Collected data
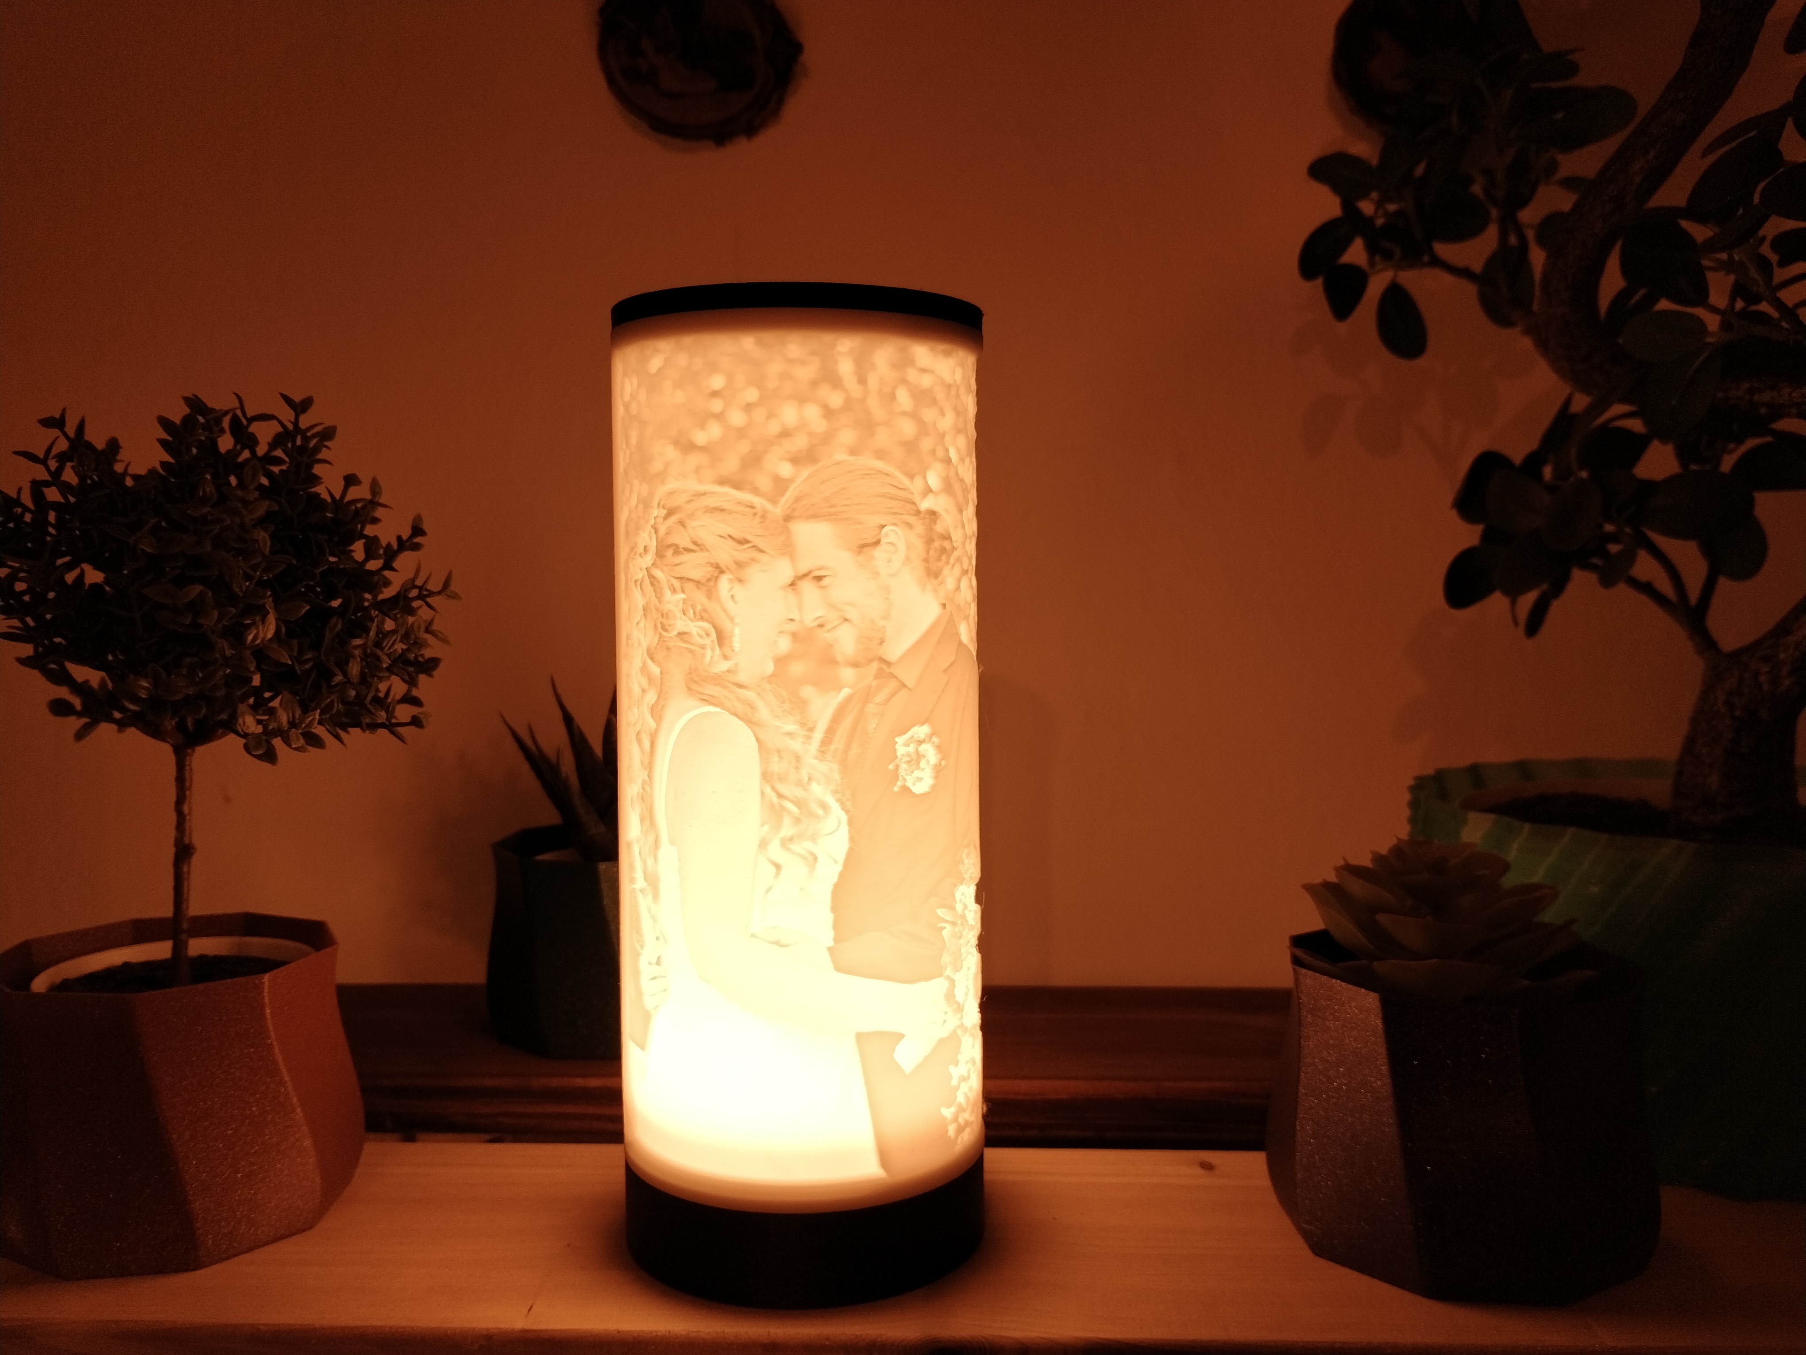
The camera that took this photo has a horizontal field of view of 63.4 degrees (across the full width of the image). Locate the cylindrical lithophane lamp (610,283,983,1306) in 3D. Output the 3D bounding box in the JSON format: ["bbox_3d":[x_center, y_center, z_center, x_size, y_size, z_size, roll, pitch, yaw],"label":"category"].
[{"bbox_3d":[-0.024,0.025,0.350,0.087,0.218,0.087,0,5,0],"label":"cylindrical lithophane lamp"}]

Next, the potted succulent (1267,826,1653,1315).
[{"bbox_3d":[0.134,0.086,0.352,0.088,0.094,0.088,2,5,21],"label":"potted succulent"}]

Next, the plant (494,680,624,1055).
[{"bbox_3d":[-0.102,0.058,0.513,0.088,0.126,0.088,-1,5,-11],"label":"plant"}]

## Task instructions
List each line of the material above that contains the word "Next".

## Task answer
Next, the potted succulent (1267,826,1653,1315).
Next, the plant (494,680,624,1055).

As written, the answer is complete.